明日へ向けて
小屋に戻ると、ルルが予想していた通り、ルルの制服姿を見てマラはとても喜んだ。
「素敵よ、ルル。もっとよく見せてちょうだい」
マラの前で、ルルはゆっくり回って見せた。
「こんな日が来るなんて、今日はなんて嬉しい日でしょう」
マラは、二人のやり取りを見守っていたエリメレクに近づき、深く頭を下げた。
「本当にありがとうございます。なんとお礼を言ったら良いか」
エリメレクはマラに対しても、ルルと同じように謙遜に答えた。
「私はエリーサ様に頼まれた仕事をしただけです」
それからエリメレクはルルに向かって穏かな笑みを向けた。
「この度、音楽学校への入学、おめでとうございます。新たな生活が祝福されるよう、お祈りしております」
「ありがとうございます」
ルルも、それからマラと一緒になって、深くお辞儀を返した。
「それでは、私はこれで失礼いたします」
エリメレクが一礼して帰ろうとしたとき、突如、マラが呼び止めた。
「よろしかったら、このあと、夕食を召し上がっていかれませんか?」
ルルはびっくりしたが、ずっと二人だけの食卓だったから、エリメレクが加わったら楽しそうだと思い、ルルも賛成して言った。

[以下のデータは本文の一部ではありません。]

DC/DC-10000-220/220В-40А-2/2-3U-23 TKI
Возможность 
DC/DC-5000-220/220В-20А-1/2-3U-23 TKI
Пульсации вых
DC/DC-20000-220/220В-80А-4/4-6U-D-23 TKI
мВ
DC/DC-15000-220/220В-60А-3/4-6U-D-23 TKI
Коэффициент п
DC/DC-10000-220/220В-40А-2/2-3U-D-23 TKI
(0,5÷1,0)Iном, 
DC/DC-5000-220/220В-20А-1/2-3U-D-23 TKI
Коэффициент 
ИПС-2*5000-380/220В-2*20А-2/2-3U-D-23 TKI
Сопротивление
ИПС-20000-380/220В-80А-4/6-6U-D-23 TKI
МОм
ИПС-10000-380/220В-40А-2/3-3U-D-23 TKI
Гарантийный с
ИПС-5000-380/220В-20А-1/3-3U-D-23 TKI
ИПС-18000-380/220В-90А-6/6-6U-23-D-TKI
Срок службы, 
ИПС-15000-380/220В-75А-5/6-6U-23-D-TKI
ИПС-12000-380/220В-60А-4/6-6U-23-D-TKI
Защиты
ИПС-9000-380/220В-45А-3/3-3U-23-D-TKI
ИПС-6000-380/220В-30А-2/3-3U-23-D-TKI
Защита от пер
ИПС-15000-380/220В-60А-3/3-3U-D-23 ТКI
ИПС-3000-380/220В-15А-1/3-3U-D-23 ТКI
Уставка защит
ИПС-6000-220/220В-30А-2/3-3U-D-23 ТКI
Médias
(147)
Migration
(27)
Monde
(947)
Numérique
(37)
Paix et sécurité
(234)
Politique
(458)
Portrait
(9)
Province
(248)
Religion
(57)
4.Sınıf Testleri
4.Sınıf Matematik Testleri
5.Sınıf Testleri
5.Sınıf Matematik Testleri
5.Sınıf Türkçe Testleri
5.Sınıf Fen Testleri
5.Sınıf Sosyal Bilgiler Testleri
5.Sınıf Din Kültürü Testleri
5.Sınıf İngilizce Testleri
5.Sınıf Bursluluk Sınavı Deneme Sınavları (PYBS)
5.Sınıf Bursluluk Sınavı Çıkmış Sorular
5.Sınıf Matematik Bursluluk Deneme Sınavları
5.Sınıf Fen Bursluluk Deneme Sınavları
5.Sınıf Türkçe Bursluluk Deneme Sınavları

「エリメレクさん、ぜひどうぞ。おばあちゃんの作る料理はとってもおいしいですよ」
エリメレクはマラとルルに微笑んだ。
「お誘いいただいて嬉しいですが、お気持ちだけいただきます。城に戻って、やらなければならない仕事がありますので。また今度、改めて夕食にご一緒させてください」
ルルはふと、エリメレクは独身だろうか? と気になった。
マラは、夫を早くに亡くしているため、独身生活が長い。
マラとエリメレクが結婚したら、お似合いの夫婦になるだろうなあ、とルルはぼんやり考えた。マラにはもっと幸せになってもらいたいし、エリメレクがおじいちゃんになるのは素敵なことのように思える。
「ルル」
マラに呼ばれ、ルルははっと我に返った。
見るとエリメレクはドアに立って、一礼し、帰るところだった。ルルは慌てて礼をした。
「エリメレクさん、今日は本当にありがとうございました。お世話になりました」
エリメレクは穏かな笑みを返し、そして去って行った。
「――さあ、食事にしましょうか」
マラは気を取り直すようにして言い、ルルも食事の準備を手伝った。
テーブルには、じゃがいものポタージュに、新鮮な人参とトマトがのったサラダ、そしてなんと、チョコレートケーキがある。
「昨日頂いたチョコレートを使って、ケーキを作ったのよ。ルルの入学のお祝い。おめでとう、ルル」
「ありがとう、おばあちゃん」
ルルはマラを抱き締めた。マラも抱き締め返してくれる。
「私、頑張るね」
「ルルならきっと大丈夫よ」
マラに背中を軽く励ますようにぽんぽんと叩いてくれたのを感じた。マラのためにも、一生懸命勉強しよう、ルルは心に誓った。
それから二人で食卓につき、感謝の祈りをしてから食事をした。チョコレートケーキはショコラのように濃厚で口の中に甘さが広がり、とてもおいしかった。エリメレクにもこのおいしいケーキを食べてもらいたかったな、とルルは思った。
それからルルは購入した品々を開け、マラに見守られながら、明日の準備をした。
「ずいぶん持っていくものがたくさんあるのね」
マラは、エリメレクが当日必要な持ち物を書いたリストを見て呟いた。それから教科書を覗き込み、またもや感心した。
「音楽学校の子は、こんなに勉強して、優秀な子たちなのね」
「うん、すごいね」
ルルは同意してうなずいた。
生半可な努力では追いつけないだろう。追いつけるレベルにまで行けるとも思えないけれど、それでも精一杯努力するしかない。
ルルは忘れ物をしないように、リストを何十回と確認しながら、一つ一つの持ち物を鞄に入れていった。